Last month, O’Rourke visited Asian American and Pacific Islander (AAPI) leaders in Nevada where he expressed commitment to listening to the AAPI community and addressing their specific needs, saying that he has “no hope of understanding things from your perspective unless we first have that conversation.”
But the issue that seems to be the most front of mind for the O’Rourke campaign is the ongoing immigration crisis that he acknowledged affects a diverse array of communities across the country.
Where Kennedy stood up for Black Americans during the civil rights era, O’Rourke has become an agent for the undocumented community. In addition to condemning Trump’s border wall plans and family separation at the border, O’Rourke supports the Deferred Action for Childhood Arrivals (DACA) program and establishing a pathway to citizenship for undocumented youth.
“We must rewrite our immigration laws in our own image,” O’Rourke said. “It must reflect communities like the ones in Los Angeles and El Paso, and that means taking away from every DREAMer the fear of deportation and making them citizens of the U.S., their true home country.”

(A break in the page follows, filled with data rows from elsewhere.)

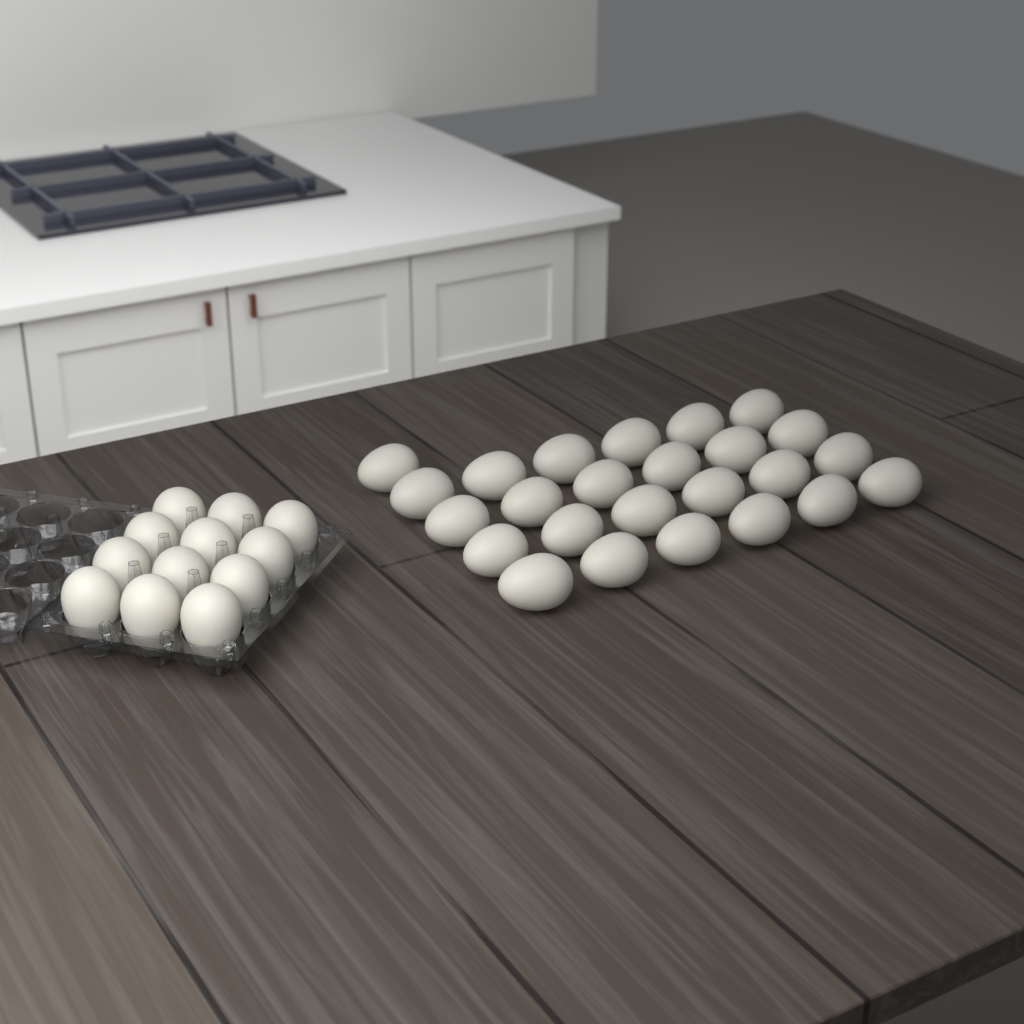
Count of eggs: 37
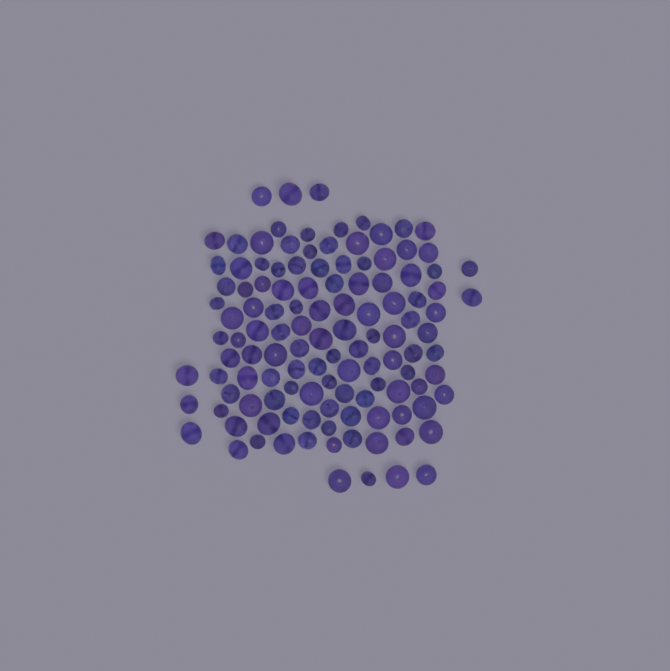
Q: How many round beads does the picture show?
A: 72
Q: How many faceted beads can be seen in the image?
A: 48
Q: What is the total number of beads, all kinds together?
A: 120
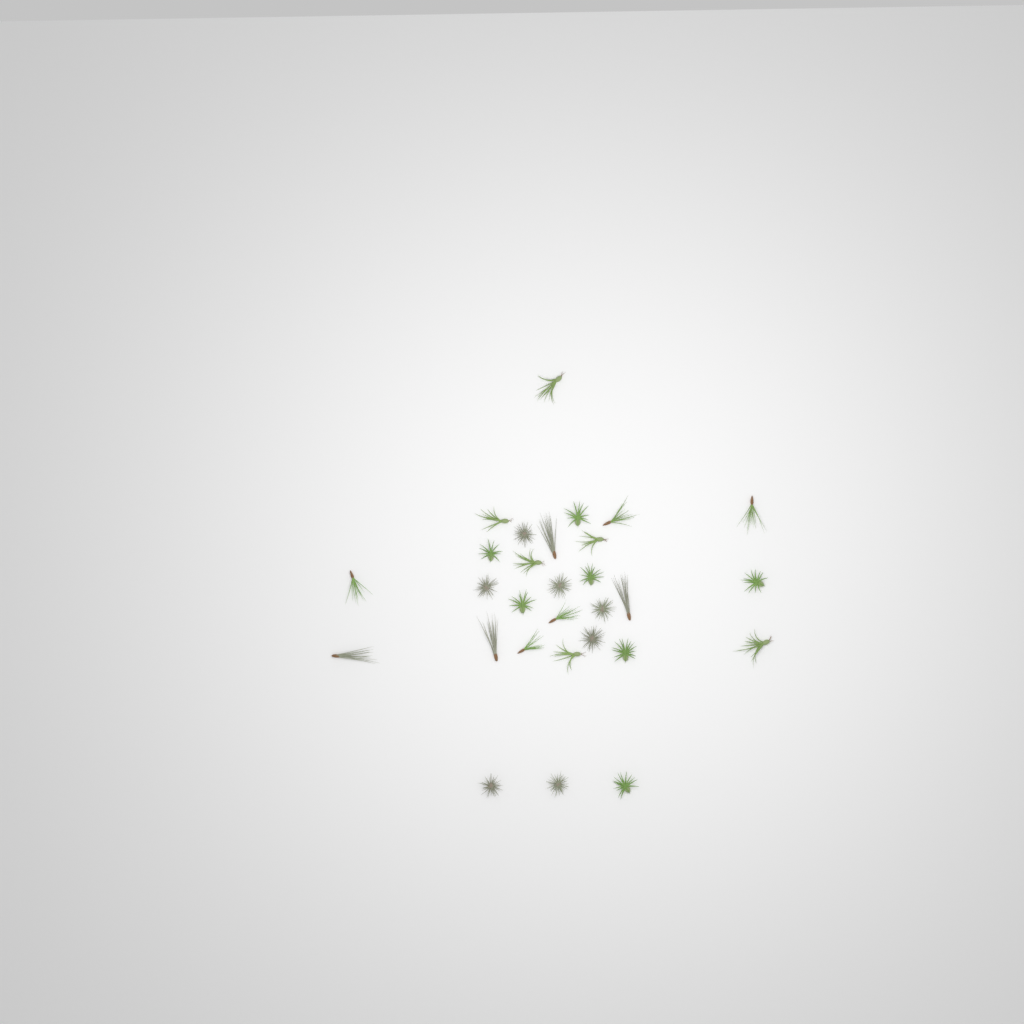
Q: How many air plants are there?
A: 29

O’Rourke’s groundsgame-heavy Senate run was revolutionary in a time where national electoral politics is in the middle of a massive paradigm shift, but with the bevvy of Democrats running for the White House — 21 as of press time — it’ll be an uphill race to the nomination.
In the age of Alexandria Ocasio-Cortez answering supporter questions on Instagram Live and South Bend, Indiana Mayor and fellow 2020 Democratic candidate Pete Buttigieg directly tweeting at supporters and opposers alike, the accessibility and intimacy between politician and constituent is closer than ever before, and it’s more important than ever before.
He appeals to the faction of liberals who have grown disillusioned with politicians along the ranks of Hillary Clinton and Joe Biden and desire a more transparent, on-the-ground candidate who speaks without a teleprompter and isn’t swayed by corporate dollars. In his race against Cruz, Beto refused campaign donations from political action committees and corporations.
But since former Vice President Joe Biden announced candidacy last week, O’Rourke faces heavy competition in addition to the other heavy hitters in the race. Although it’s too early to configure a true front runner, RealClearPolitics puts Biden 13 points ahead of the pack and O’Rourke in sixth place.
But when asked whether or not early polls really affect voters’ behavior, one O’Rourke supporter on Saturday told the Asian Journal, “Polls mean nothing this early on. When we get to a debate, that’s when we’ll really see who has power.”